Petunjuk Pengerjaan:
a. Berikan kembali bagian teks tentang manajemen pengetahuan dari "Sistem manajemen pengetahuan" sampai "yang tidak terorganisir." tanpa mengubah satu kata pun.
b. Menurut teks tentang manajemen pengetahuan, apa tantangan terbesar dalam implementasi manajemen pengetahuan modern?

Teks Halaman:
Sistem manajemen pengetahuan modern memungkinkan pencarian yang cepat dan akurat, preservasi digital yang lebih baik, dan akses yang tidak dibatasi oleh jarak dan waktu. Lebih dari itu, sistem ini dapat menciptakan jejaring pengetahuan yang memungkinkan kolaborasi antar institusi, sharing resources, dan pengembangan program bersama yang lebih efektif.
Saat ini, banyak institusi GLAM di Sulawesi Tenggara kehilangan pengunjung karena tidak dapat memenuhi ekspektasi masyarakat modern. Anak-anak muda lebih tertarik bermain game di smartphone daripada mengunjungi museum yang koleksinya sulit diakses. Mahasiswa lebih memilih mencari referensi di internet daripada datang ke perpustakaan yang sistem katalognya membingungkan. Peneliti lebih nyaman menggunakan database online daripada menghabiskan waktu berjam-jam mencari dokumen di arsip yang tidak terorganisir.
Hambatan Yang Harus Dihadapi
Tentu saja, implementasi manajemen pengetahuan modern tidaklah mudah. Tantangan terbesar adalah resistensi dari staf yang sudah terbiasa dengan sistem lama. Mereka khawatir tidak mampu mengoperasikan teknologi baru, takut kehilangan pekerjaan karena otomatisasi, atau simpelnya tidak mau repot belajar hal baru. Namun, resistensi ini dapat diatasi melalui pendekatan yang tepat: pelatihan yang berkelanjutan, pendampingan intensif, dan pembuktian bahwa teknologi baru akan memudahkan pekerjaan mereka, bukan mempersulit.
Hambatan lain adalah keterbatasan anggaran dan infrastruktur. Memang benar bahwa implementasi sistem digital membutuhkan investasi yang tidak sedikit. Namun, jika dihitung dengan cermat, biaya operasional jangka panjang sebenarnya akan lebih efisien. Sistem digital mengurangi biaya cetak, storage fisik, dan tenaga kerja manual. Selain itu, sistem yang terintegrasi dapat meningkatkan produktivitas staf dan memperluas jangkauan layanan tanpa menambah biaya operasional secara signifikan.

Baris Data:

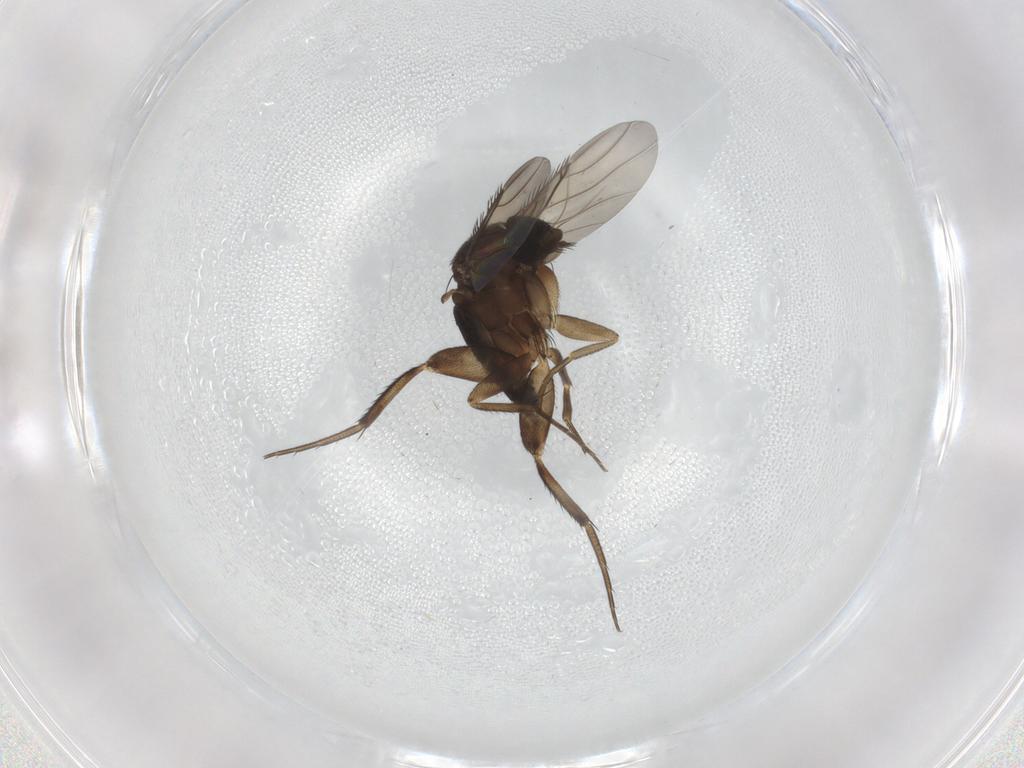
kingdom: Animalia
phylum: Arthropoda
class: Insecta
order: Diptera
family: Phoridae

---

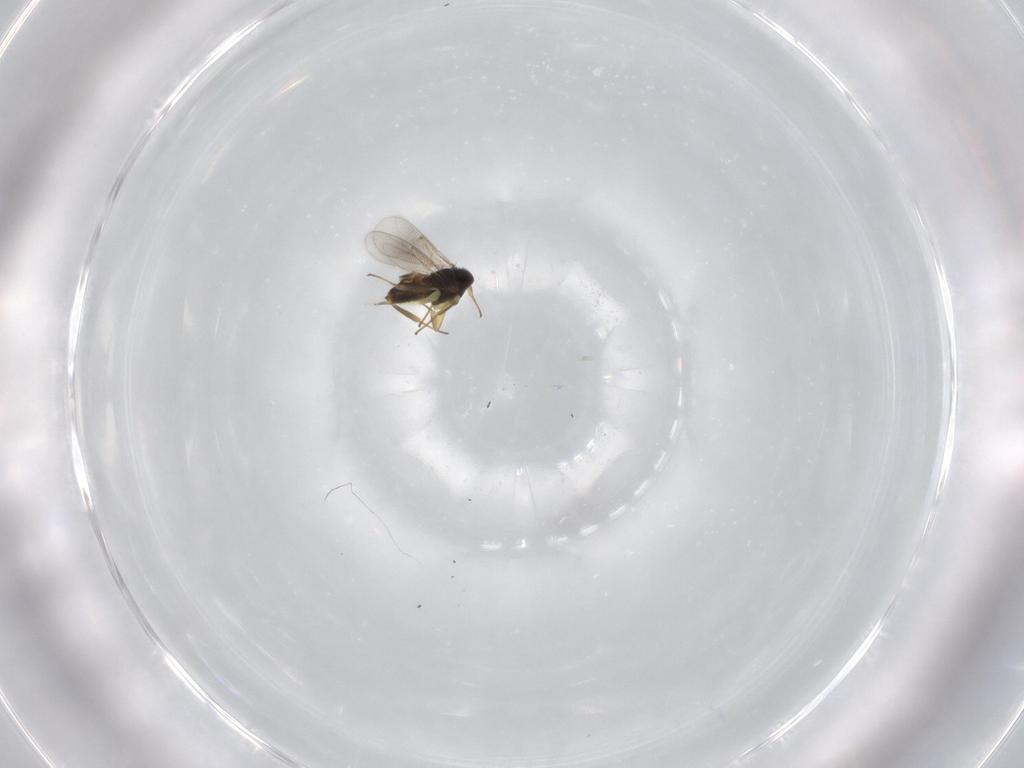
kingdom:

Jawaban Tugas:
a.
Sistem manajemen pengetahuan modern memungkinkan pencarian yang cepat dan akurat, preservasi digital yang lebih baik, dan akses yang tidak dibatasi oleh jarak dan waktu. Lebih dari itu, sistem ini dapat menciptakan jejaring pengetahuan yang memungkinkan kolaborasi antar institusi, sharing resources, dan pengembangan program bersama yang lebih efektif.
Saat ini, banyak institusi GLAM di Sulawesi Tenggara kehilangan pengunjung karena tidak dapat memenuhi ekspektasi masyarakat modern. Anak-anak muda lebih tertarik bermain game di smartphone daripada mengunjungi museum yang koleksinya sulit diakses. Mahasiswa lebih memilih mencari referensi di internet daripada datang ke perpustakaan yang sistem katalognya membingungkan. Peneliti lebih nyaman menggunakan database online daripada menghabiskan waktu berjam-jam mencari dokumen di arsip yang tidak terorganisir.

b. Resistensi dari staf yang sudah terbiasa dengan sistem lama.